Liu Yunxian, Walavalkar Ninad M, Dozmorov Mikhail G, Rich Stephen S, Civelek Mete, Guertin Michael J
Department of Biochemistry and Molecular Genetics, University of Virginia, Charlottesville, Virginia, United States of America.
Department of Biostatistics, Virginia Commonwealth University, Richmond, Virginia, United States of America.
PLoS Genet. 2017 Sep 28;13(9):e1006761. doi: 10.1371/journal.pgen.1006761. eCollection 2017 Sep.
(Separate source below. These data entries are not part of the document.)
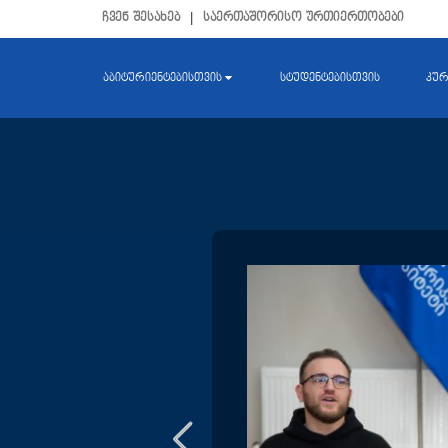
ჩვენ შესახებ
|
საერთაშორისო ურთიერთობები
აბიტურიენტებისთვის
სტუდენტებისთვის
კურ
- ACT TO WIN
025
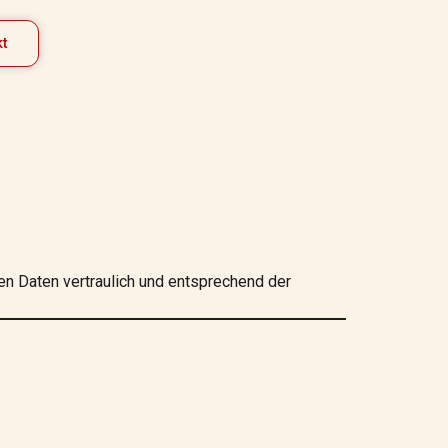
kt
en Daten vertraulich und entsprechend der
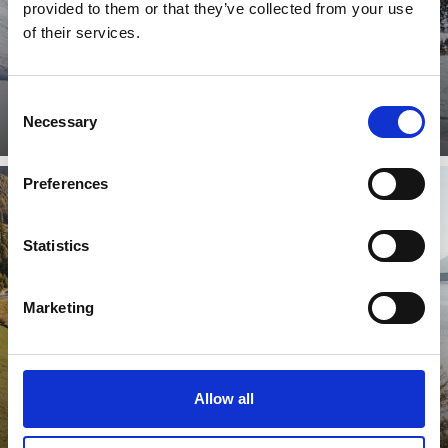
provided to them or that they’ve collected from your use
of their services.
Consent
Necessary
Selection
Preferences
Statistics
MAPA INTERAKTYWNA
Marketing
Dowiedz się więcej
Allow all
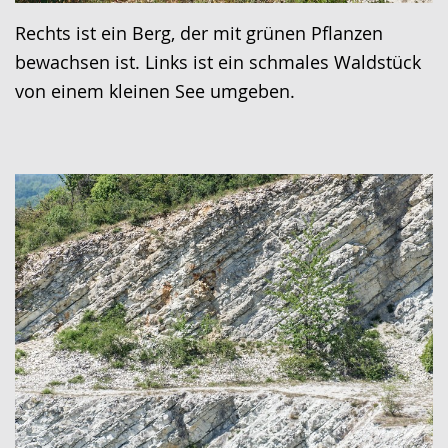
Rechts ist ein Berg, der mit grünen Pflanzen
bewachsen ist. Links ist ein schmales Waldstück
von einem kleinen See umgeben.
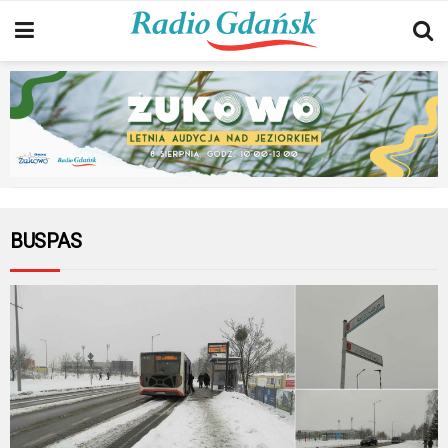
BUSPAS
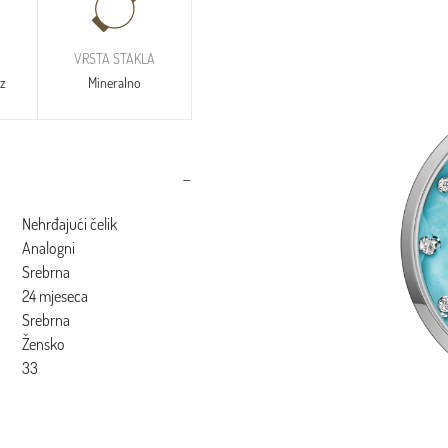
VRSTA STAKLA
tz
Mineralno
Nehrđajući čelik
Analogni
Srebrna
24 mjeseca
Srebrna
Žensko
33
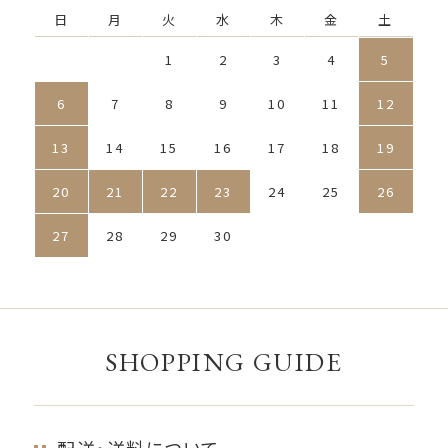
日
月
火
水
木
金
土
1
2
3
4
5
6
7
8
9
10
11
12
13
14
15
16
17
18
19
20
21
22
23
24
25
26
27
28
29
30
SHOPPING GUIDE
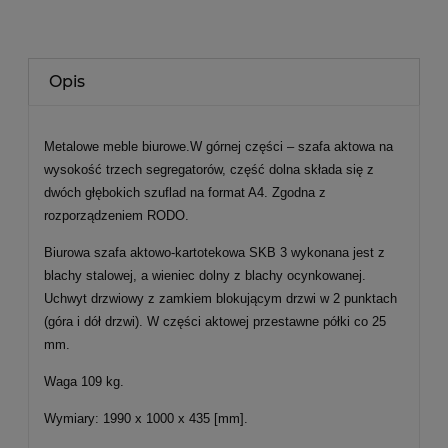
Opis
Metalowe meble biurowe.W górnej części – szafa aktowa na
wysokość trzech segregatorów, część dolna składa się z
dwóch głębokich szuflad na format A4. Zgodna z
rozporządzeniem RODO.
Biurowa szafa aktowo-kartotekowa SKB 3 wykonana jest z
blachy stalowej, a wieniec dolny z blachy ocynkowanej.
Uchwyt drzwiowy z zamkiem blokującym drzwi w 2 punktach
(góra i dół drzwi). W części aktowej przestawne półki co 25
mm.
Waga 109 kg.
Wymiary: 1990 x 1000 x 435 [mm].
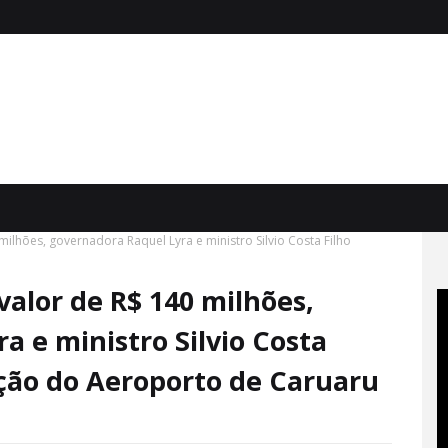
ilhões, governadora Raquel Lyra e ministro Silvio Costa Filho
alor de R$ 140 milhões,
a e ministro Silvio Costa
ção do Aeroporto de Caruaru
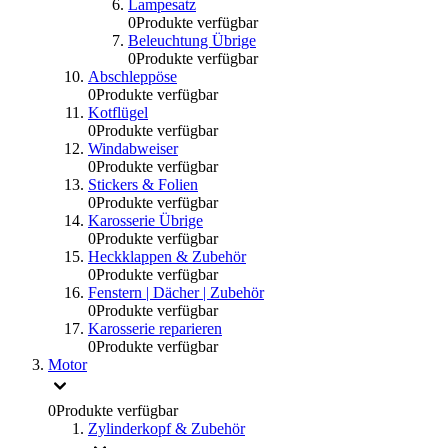
Lampesatz
0
Produkte verfügbar
Beleuchtung Übrige
0
Produkte verfügbar
Abschleppöse
0
Produkte verfügbar
Kotflügel
0
Produkte verfügbar
Windabweiser
0
Produkte verfügbar
Stickers & Folien
0
Produkte verfügbar
Karosserie Übrige
0
Produkte verfügbar
Heckklappen & Zubehör
0
Produkte verfügbar
Fenstern | Dächer | Zubehör
0
Produkte verfügbar
Karosserie reparieren
0
Produkte verfügbar
Motor
0
Produkte verfügbar
Zylinderkopf & Zubehör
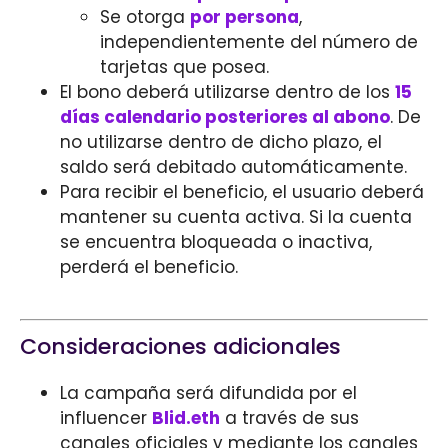
Se otorga
por persona
,
independientemente del número de
tarjetas que posea.
El bono deberá utilizarse dentro de los
15
días calendario posteriores al abono
. De
no utilizarse dentro de dicho plazo, el
saldo será debitado automáticamente.
Para recibir el beneficio, el usuario deberá
mantener su cuenta activa. Si la cuenta
se encuentra bloqueada o inactiva,
perderá el beneficio.
Consideraciones adicionales
La campaña será difundida por el
influencer
Blid.eth
a través de sus
canales oficiales y mediante los canales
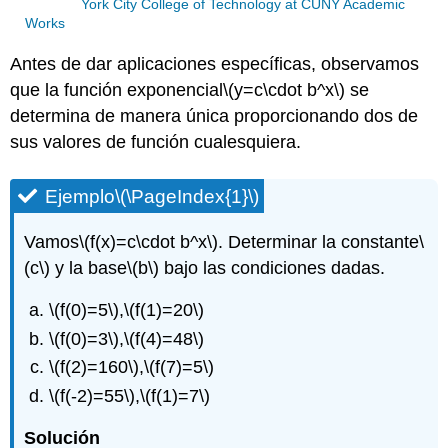
York City College of Technology at CUNY Academic
Works
Antes de dar aplicaciones específicas, observamos
que la función exponencial
\(y=c\cdot b^x\)
se
determina de manera única proporcionando dos de
sus valores de función cualesquiera.
Ejemplo
\(\PageIndex{1}\)
Vamos
\(f(x)=c\cdot b^x\)
. Determinar la constante
\
(c\)
y la base
\(b\)
bajo las condiciones dadas.
\(f(0)=5\)
,
\(f(1)=20\)
\(f(0)=3\)
,
\(f(4)=48\)
\(f(2)=160\)
,
\(f(7)=5\)
\(f(-2)=55\)
,
\(f(1)=7\)
Solución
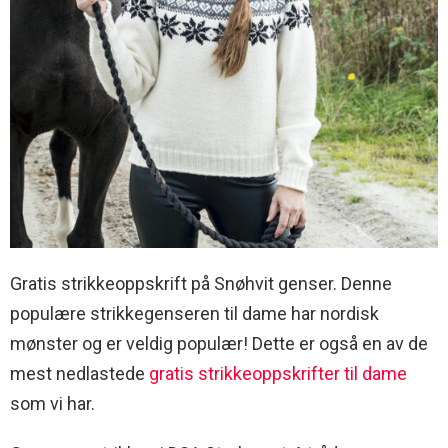
Gratis strikkeoppskrift på Snøhvit genser. Denne
populære strikkegenseren til dame har nordisk
mønster og er veldig populær! Dette er også en av de
mest nedlastede
gratis strikkeoppskrifter til dame
som vi har.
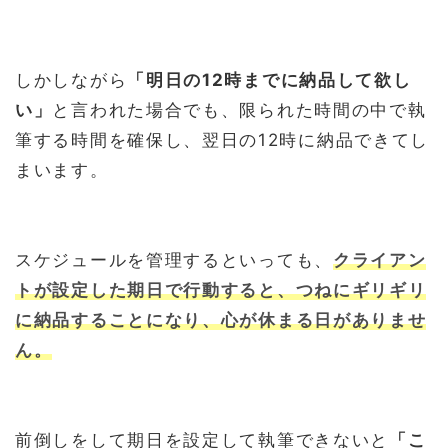
しかしながら
「明日の12時までに納品して欲し
い」
と言われた場合でも、限られた時間の中で執
筆する時間を確保し、翌日の12時に納品できてし
まいます。
スケジュールを管理するといっても、
クライアン
トが設定した期日で行動すると、つねにギリギリ
に納品することになり、心が休まる日がありませ
ん。
前倒しをして期日を設定して執筆できないと
「こ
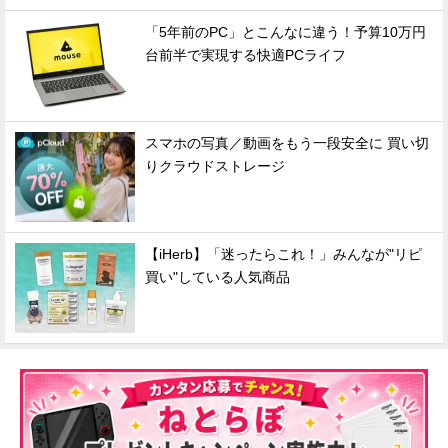
「5年前のPC」とこんなに違う！予算10万円
台前半で実現する快適PCライフ
スマホの写真／動画をもう一段安全に 買い切
りクラウドストレージ
【iHerb】「迷ったらこれ！」みんなが"リピ
買い"している人気商品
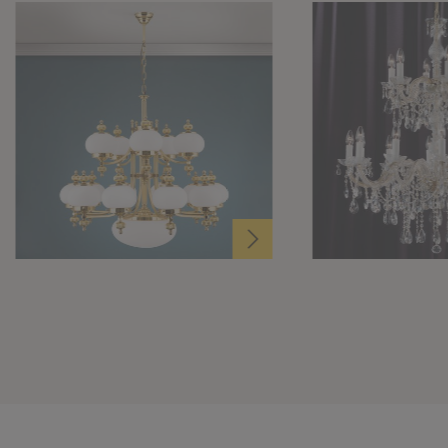
Gläsern, aufwärts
Genome-wide association studies (GWAS) have discovered thousands loci associated with disease risk and quantitative traits, yet most of the variants responsible for risk remain uncharacterized. The majority of GWAS-identified loci are enriched for non-coding single-nucleotide polymorphisms (SNPs) and defining the molecular mechanism of risk is challenging. Many non-coding causal SNPs are hypothesized to alter transcription factor (TF) binding sites as the mechanism by which they affect organismal phenotypes. We employed an integrative genomics approach to identify candidate TF binding motifs that confer breast cancer-specific phenotypes identified by GWAS. We performed de novo motif analysis of regulatory elements, analyzed evolutionary conservation of identified motifs, and assayed TF footprinting data to identify sequence elements that recruit TFs and maintain chromatin landscape in breast cancer-relevant tissue and cell lines. We identified candidate causal SNPs that are predicted to alter TF binding within breast cancer-relevant regulatory regions that are in strong linkage disequilibrium with significantly associated GWAS SNPs. We confirm that the TFs bind with predicted allele-specific preferences using CTCF ChIP-seq data. We used The Cancer Genome Atlas breast cancer patient data to identify ANKLE1 and ZNF404 as the target genes of candidate TF binding site SNPs in the 19p13.11 and 19q13.31 GWAS-identified loci. These SNPs are associated with the expression of ZNF404 and ANKLE1 in breast tissue. This integrative analysis pipeline is a general framework to identify candidate causal variants within regulatory regions and TF binding sites that confer phenotypic variation and disease risk.
全基因组关联研究(GWAS)已经发现了数千个与疾病风险和数量性状相关的基因座,然而,大多数导致风险的变异仍未得到表征。大多数GWAS确定的基因座富含非编码单核苷酸多态性(SNP),确定风险的分子机制具有挑战性。许多非编码因果SNP被假设通过改变转录因子(TF)结合位点来影响生物体表型。我们采用综合基因组学方法来识别赋予GWAS确定的乳腺癌特异性表型的候选TF结合基序。我们对调控元件进行了从头基序分析,分析了已识别基序的进化保守性,并检测了TF足迹数据,以识别在乳腺癌相关组织和细胞系中招募TF并维持染色质景观的序列元件。我们确定了候选因果SNP,这些SNP预计会改变乳腺癌相关调控区域内的TF结合,这些区域与显著相关的GWAS SNP处于强连锁不平衡状态。我们使用CTCF ChIP-seq数据证实TF以预测的等位基因特异性偏好结合。我们使用癌症基因组图谱乳腺癌患者数据,将ANKLE1和ZNF404确定为19p13.11和19q13.31 GWAS确定的基因座中候选TF结合位点SNP的靶基因。这些SNP与乳腺组织中ZNF404和ANKLE1的表达相关。这种综合分析流程是一个通用框架,用于识别调控区域和TF结合位点内赋予表型变异和疾病风险的候选因果变异。